═════ MATERIAL FOR THE TASK ═════

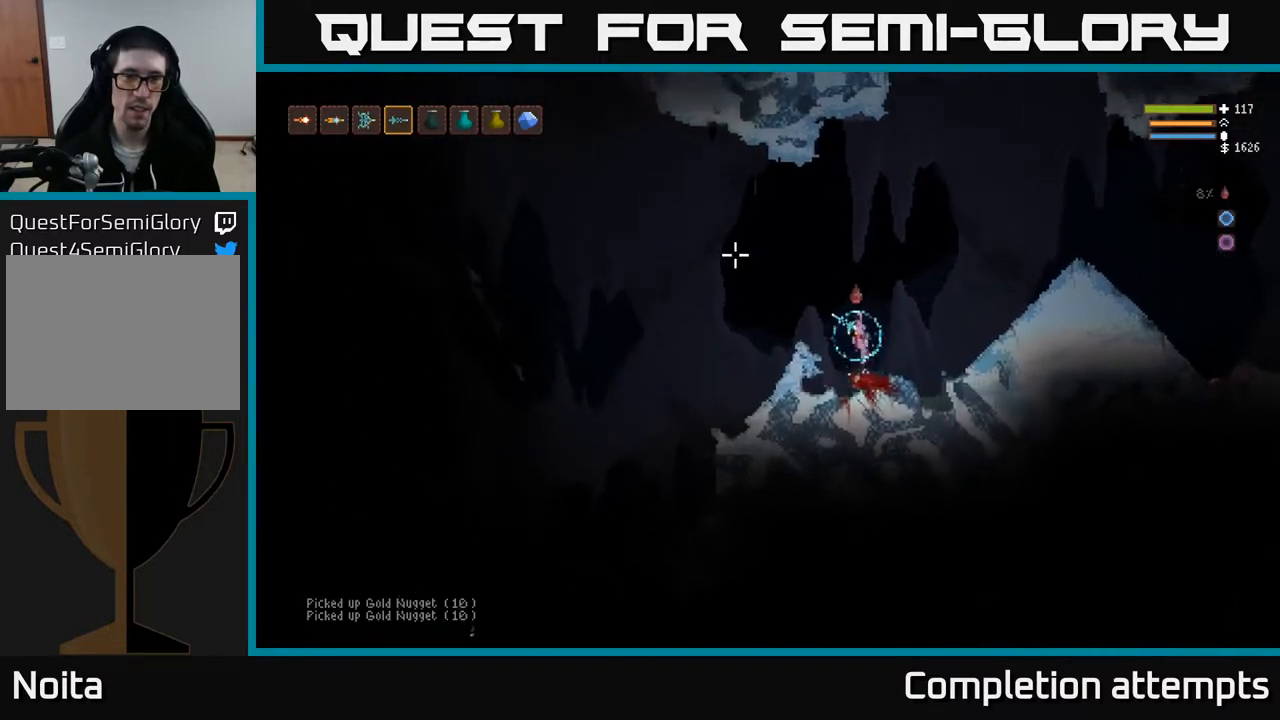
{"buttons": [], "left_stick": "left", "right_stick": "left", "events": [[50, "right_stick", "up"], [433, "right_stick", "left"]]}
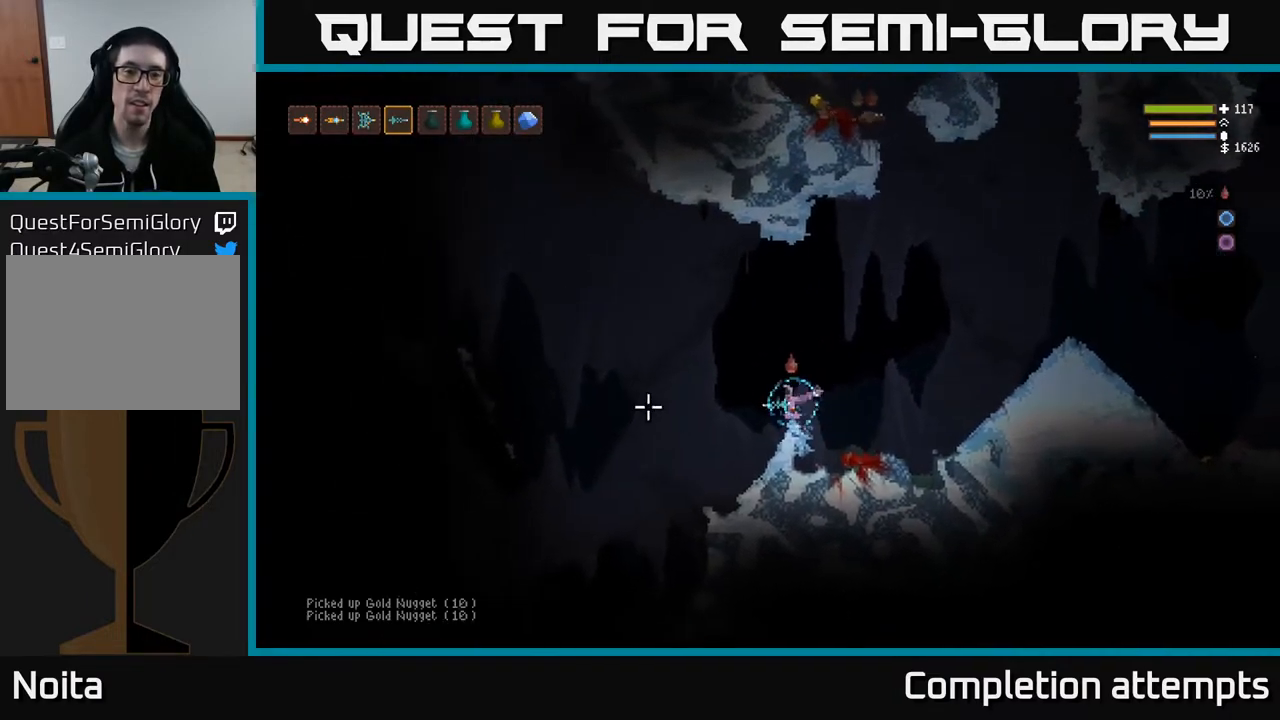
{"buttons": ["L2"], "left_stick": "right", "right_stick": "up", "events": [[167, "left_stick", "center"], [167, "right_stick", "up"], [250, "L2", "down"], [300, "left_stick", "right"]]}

═════
═════ MATERIAL FOR THE TASK ═════

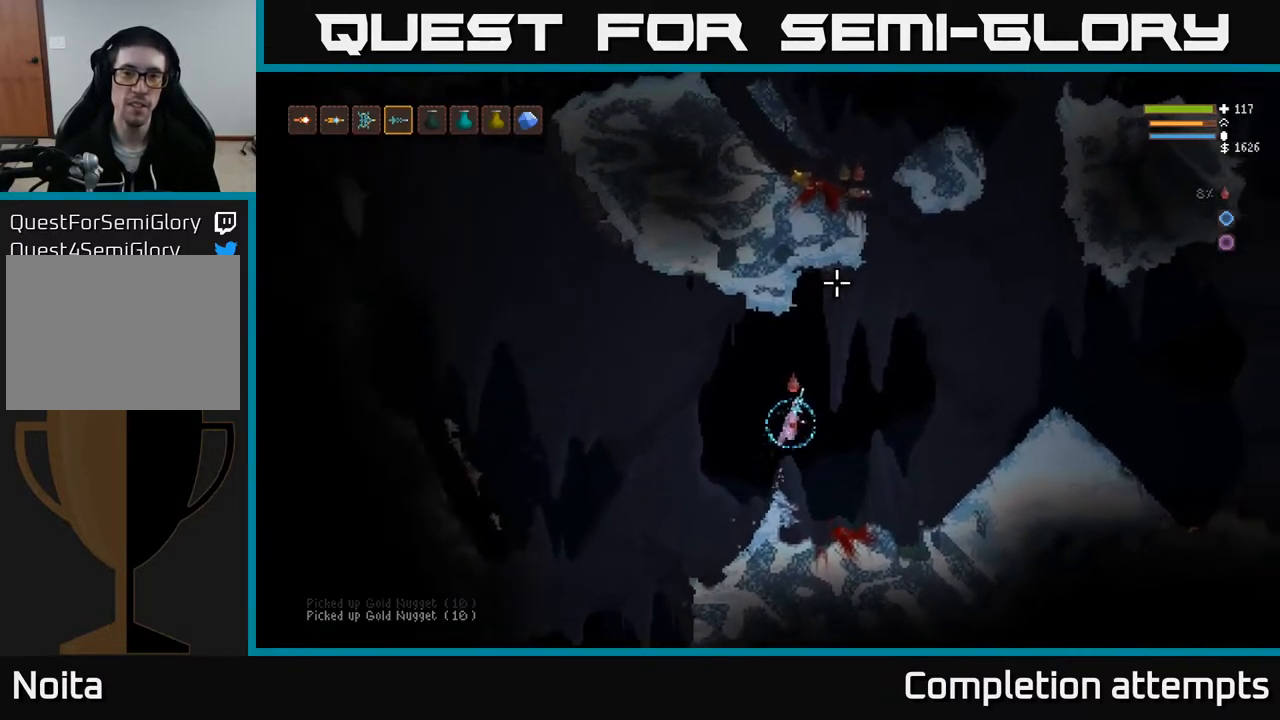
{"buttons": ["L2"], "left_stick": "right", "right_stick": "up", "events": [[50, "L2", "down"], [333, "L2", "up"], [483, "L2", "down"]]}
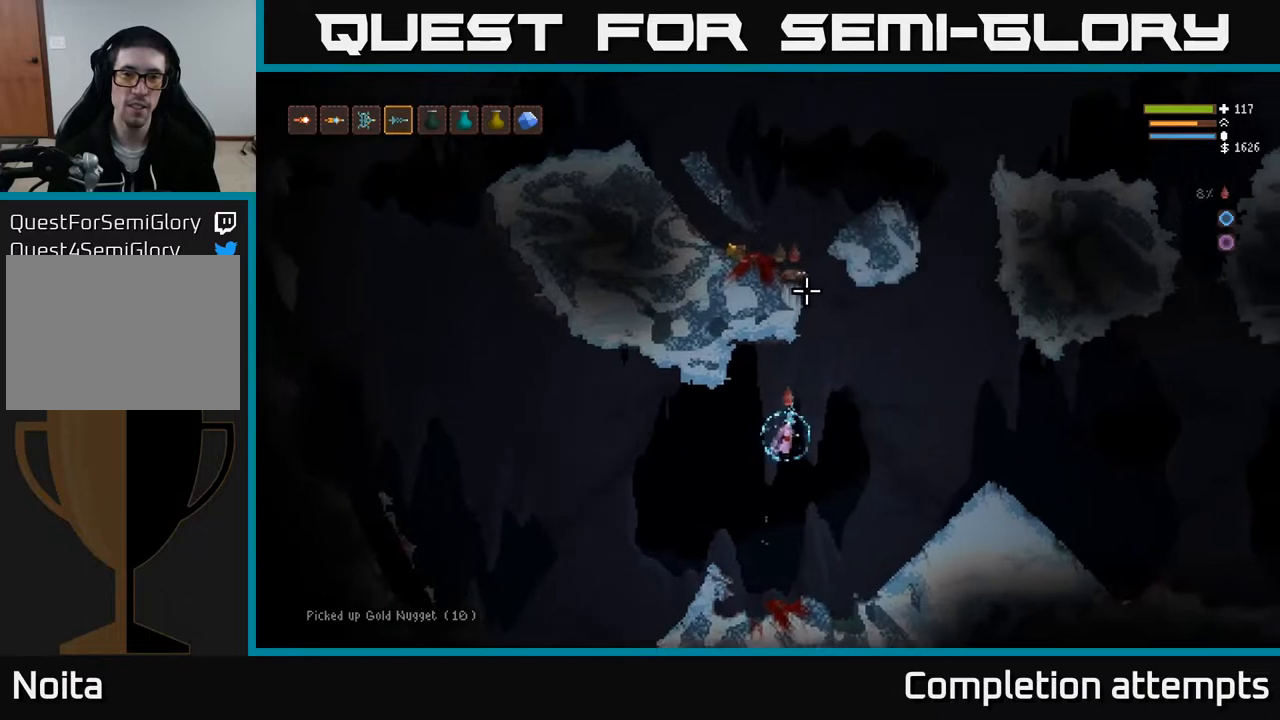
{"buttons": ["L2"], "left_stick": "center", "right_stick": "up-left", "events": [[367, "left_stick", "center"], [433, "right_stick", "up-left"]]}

═════

EXERCISE DETAILS:
For each line of the data that has the word "down", report that line.

WORKED SOLUTION:
{"buttons": ["L2"], "left_stick": "right", "right_stick": "up", "events": [[167, "left_stick", "center"], [167, "right_stick", "up"], [250, "L2", "down"], [300, "left_stick", "right"]]}
{"buttons": ["L2"], "left_stick": "right", "right_stick": "up", "events": [[50, "L2", "down"], [333, "L2", "up"], [483, "L2", "down"]]}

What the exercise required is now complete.